— Teks Bacaan —
*-*-*

25 radar bogor

Taksi Online, Bisnis dengan Kesenangan Sesaat

POLEMIK: Keberadaan taksi online menjadi pro-kontra. Kementerian Perhubungan pun kini menetapkan batasan tarif atas dan tarif bawah.

JAKARTA–Kisruh Peraturan Menteri Perhubungan nomor PM 108/2017 mendapat tang­gapan pengurus Masyarakat Transportasi Indonesia (MTI) Djoko Setijowarno. Menurutnya, bisnis taksi daring tidak memberikan untung dalam jangka panjang.

Menurut Djoko, masalah taksi daring di Indonesia berkepan­jangan dan tidak selesai tuntas dikarenakan beberapa hal. Misalnya saja, soal ketidak­kom­pakan kementerian dalam mengatur regulasi angkutan sewa khusus yang didalamnya terdapat aturan untuk taksi daring. “Masing-masing instansi kementerian berjalan sendiri-sendiri,” ujarnya kemarin (4/2).

Menurutnya, iming-iming pendapatan besar telah mengalihkan sebagian orang untuk beralih memilih profesi menjadi driver taksi daring. Demikian pula publik yang selama ini menikmati transportasi umum dengan berbiaya mahal dapat tawaran transportasi bertarif murah, mudah didapat, dan ada kepastian tarif.

*-*-*

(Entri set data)
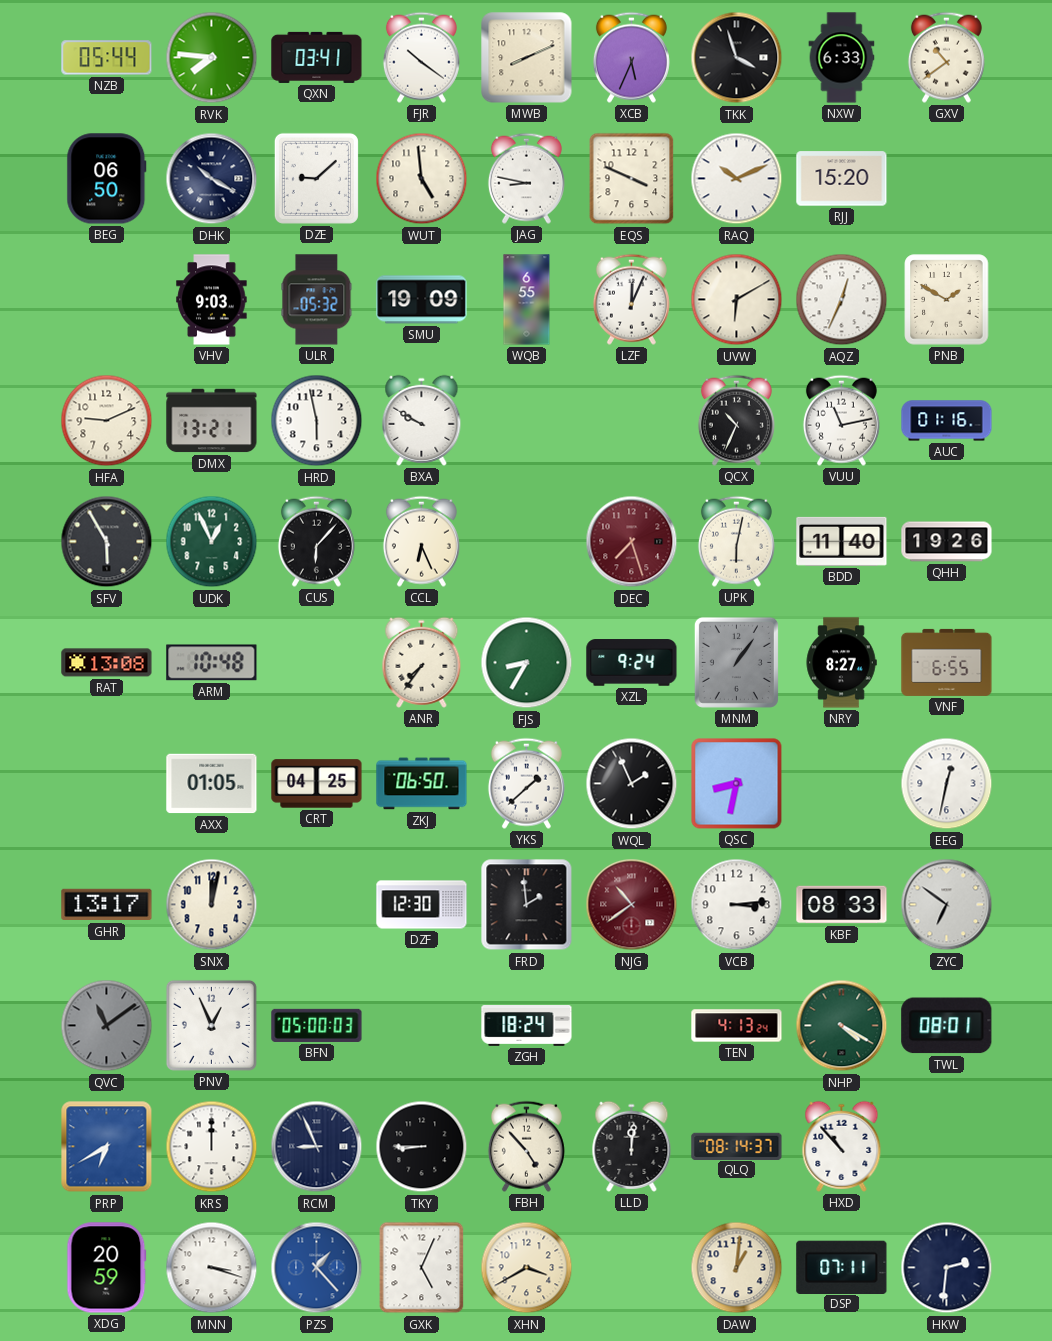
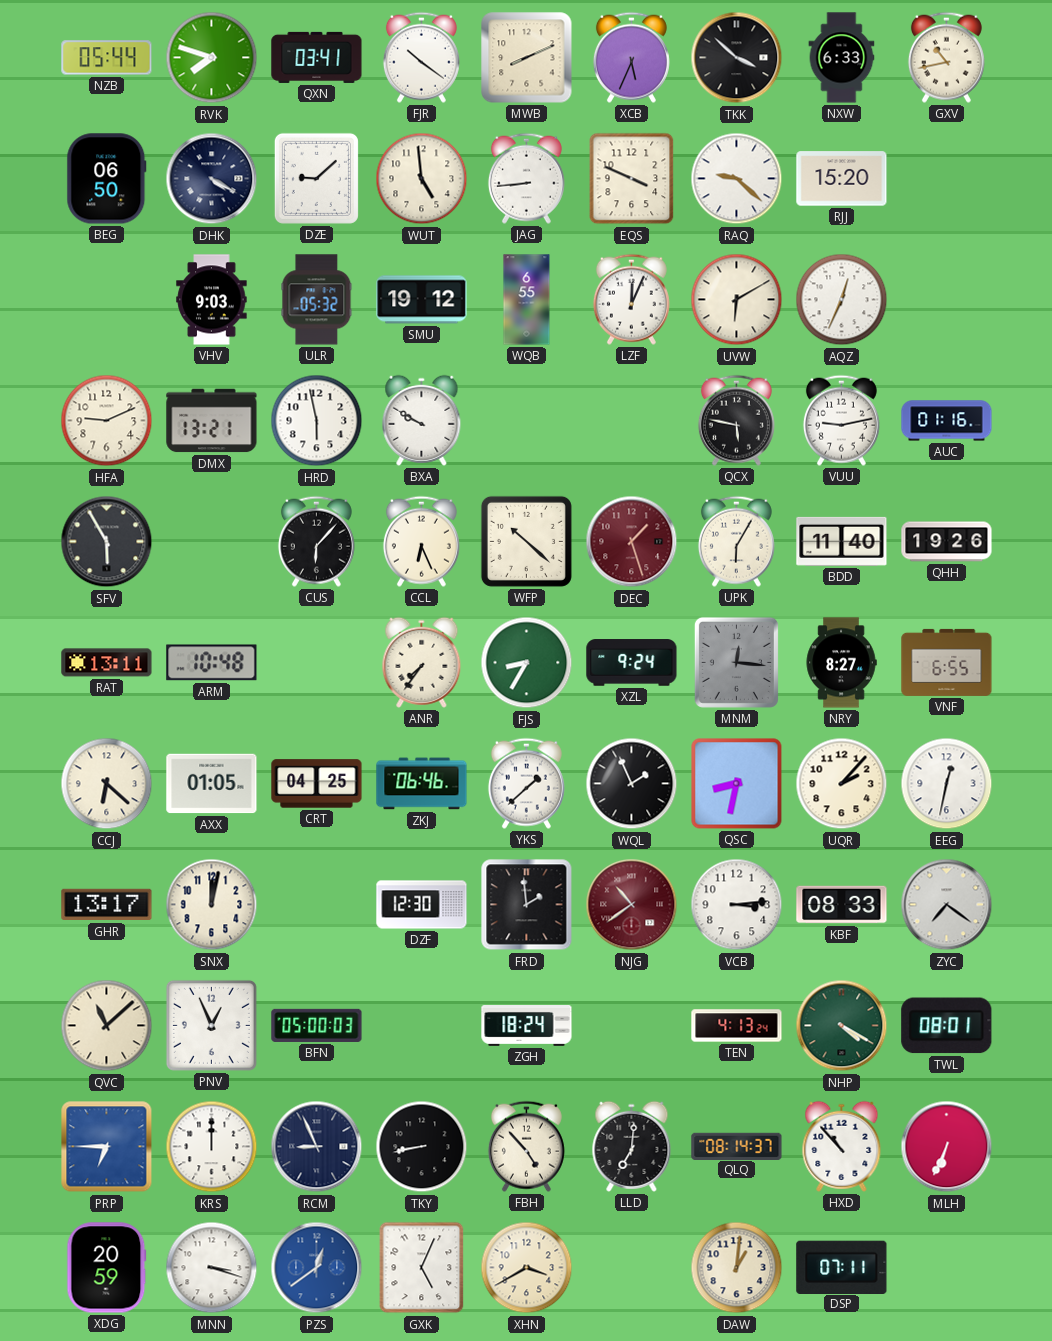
RVK: 7:46 -> 7:48
TKK: 3:57 -> 3:52
GXV: 10:39 -> 10:43
DHK: 10:20 -> 4:20
JAG: 8:47 -> 8:44
RAQ: 10:11 -> 9:22
SMU: 19:09 -> 19:12
PNB: 1:50 -> none
QCX: 10:34 -> 5:47
VUU: 11:13 -> 9:13
UDK: 12:56 -> none
WFP: none -> 10:22
DEC: 7:27 -> 1:27
UPK: 6:02 -> 6:05
RAT: 13:08 -> 13:11
MNM: 1:06 -> 12:16
CCJ: none -> 6:22
ZKJ: 06:50 -> 06:46
UQR: none -> 2:07
ZYC: 6:51 -> 7:21
QVC: 11:09 -> 11:08
QVC dial: grey -> cream
PRP: 6:40 -> 6:45
TKY: 8:45 -> 8:43
LLD: 12:01 -> 7:01
MLH: none -> 6:34
PZS: 1:23 -> 12:39
HKW: 2:31 -> none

*-*-*

— Tugas yang Diminta —
- 1) Jawab pertanyaan berikut berdasarkan teks bacaan.
(a) Apa nomor Peraturan Menteri Perhubungan yang disebut kisruh?
(b) Djoko Setijowarno adalah pengurus organisasi apa?
(c) Menurut Djoko, apa yang membuat sebagian orang beralih menjadi driver taksi daring?
- 2) Ambil dari teks bacaan bagian yang dimulai dengan kata "Taksi Online, Bisnis" dan berlanjut sampai kata "dalam jangka panjang.", tanpa mengubah satu huruf pun.

— Pembahasan Jawaban —
- 1)
(a) PM 108/2017.
(b) Masyarakat Transportasi Indonesia (MTI).
(c) Iming-iming pendapatan besar.

- 2)
Taksi Online, Bisnis dengan Kesenangan Sesaat

POLEMIK: Keberadaan taksi online menjadi pro-kontra. Kementerian Perhubungan pun kini menetapkan batasan tarif atas dan tarif bawah.

JAKARTA–Kisruh Peraturan Menteri Perhubungan nomor PM 108/2017 mendapat tang­gapan pengurus Masyarakat Transportasi Indonesia (MTI) Djoko Setijowarno. Menurutnya, bisnis taksi daring tidak memberikan untung dalam jangka panjang.